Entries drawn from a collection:
____________
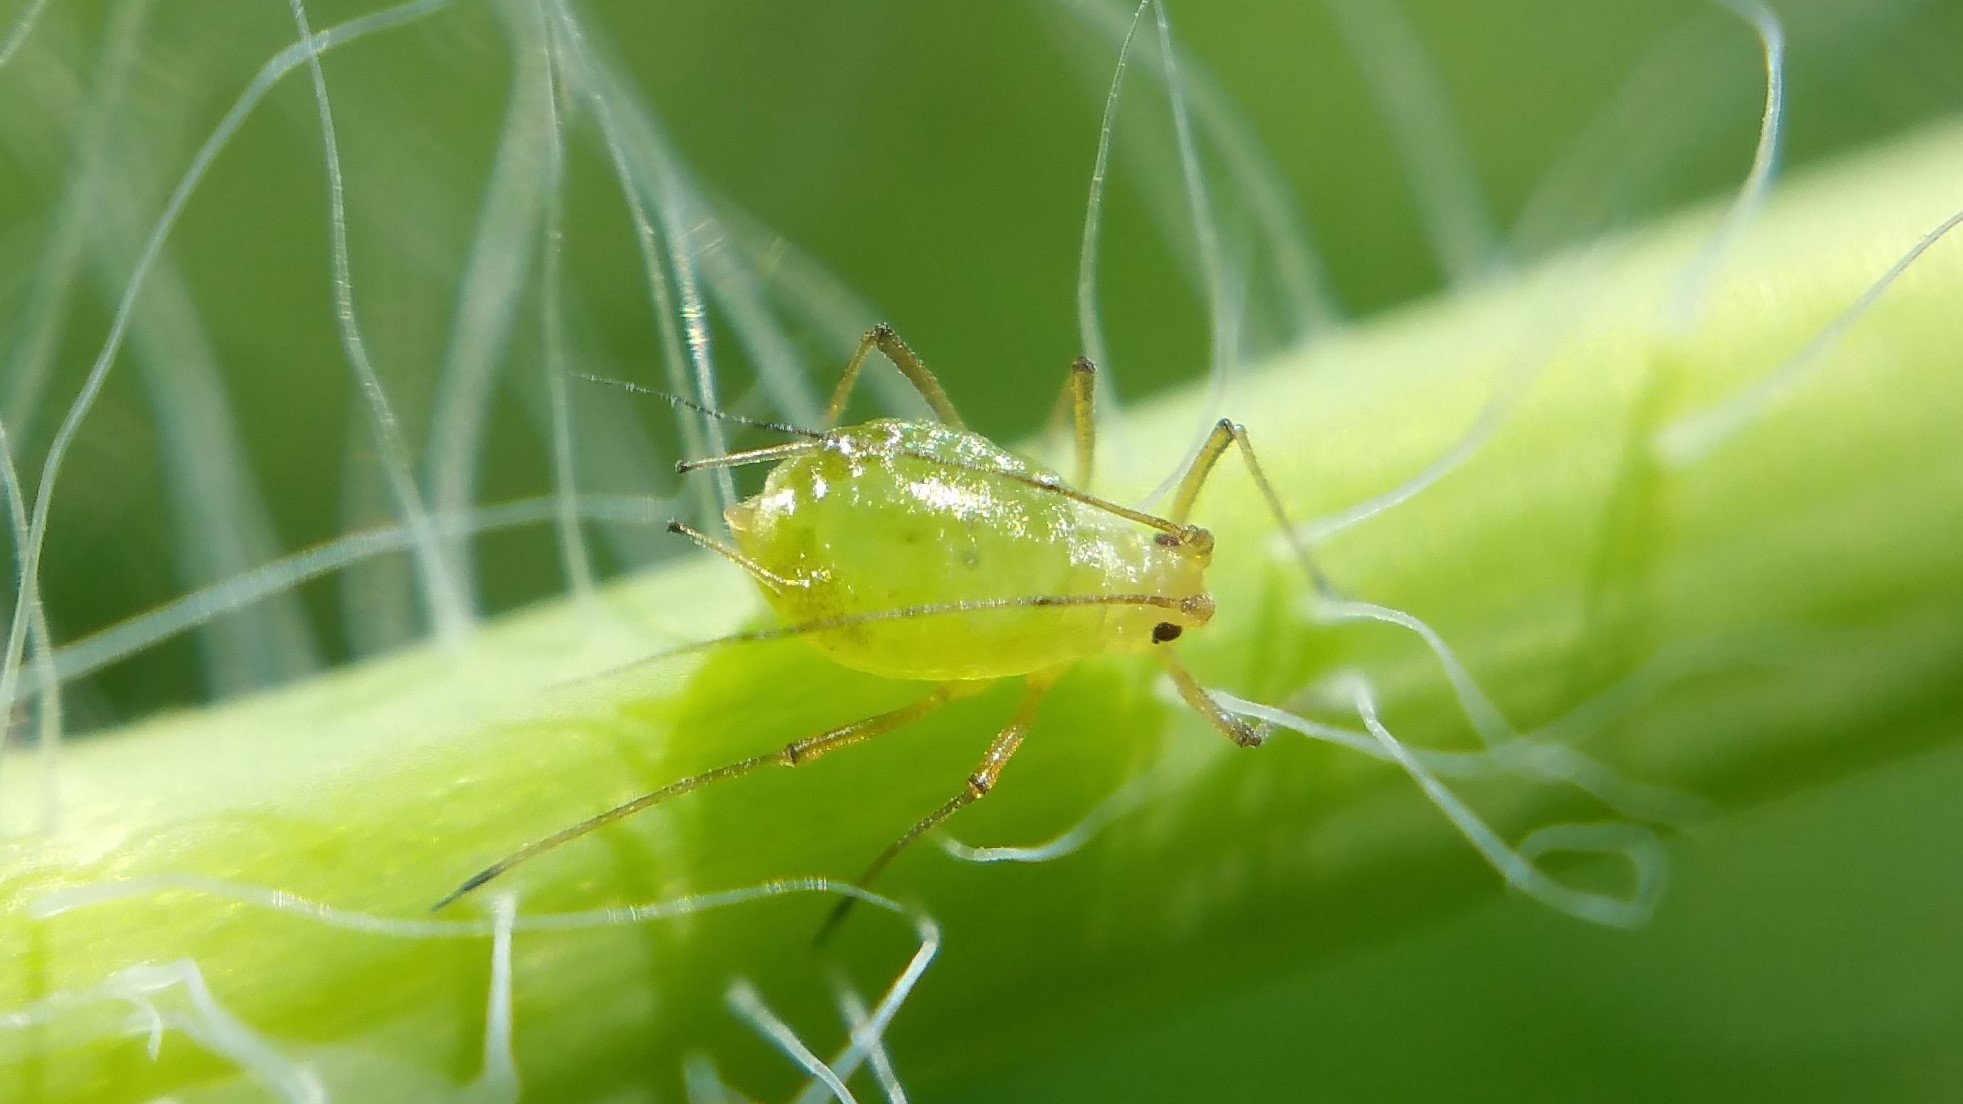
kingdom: Animalia
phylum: Arthropoda
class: Insecta
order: Hemiptera
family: Aphididae
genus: Aulacorthum
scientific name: Aulacorthum solani
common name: Foxglove aphid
____________
## TASK PROMPT
Copy out every line above word for word, leaving out the picture.

## EXERCISE RESPONSE
kingdom: Animalia
phylum: Arthropoda
class: Insecta
order: Hemiptera
family: Aphididae
genus: Aulacorthum
scientific name: Aulacorthum solani
common name: Foxglove aphid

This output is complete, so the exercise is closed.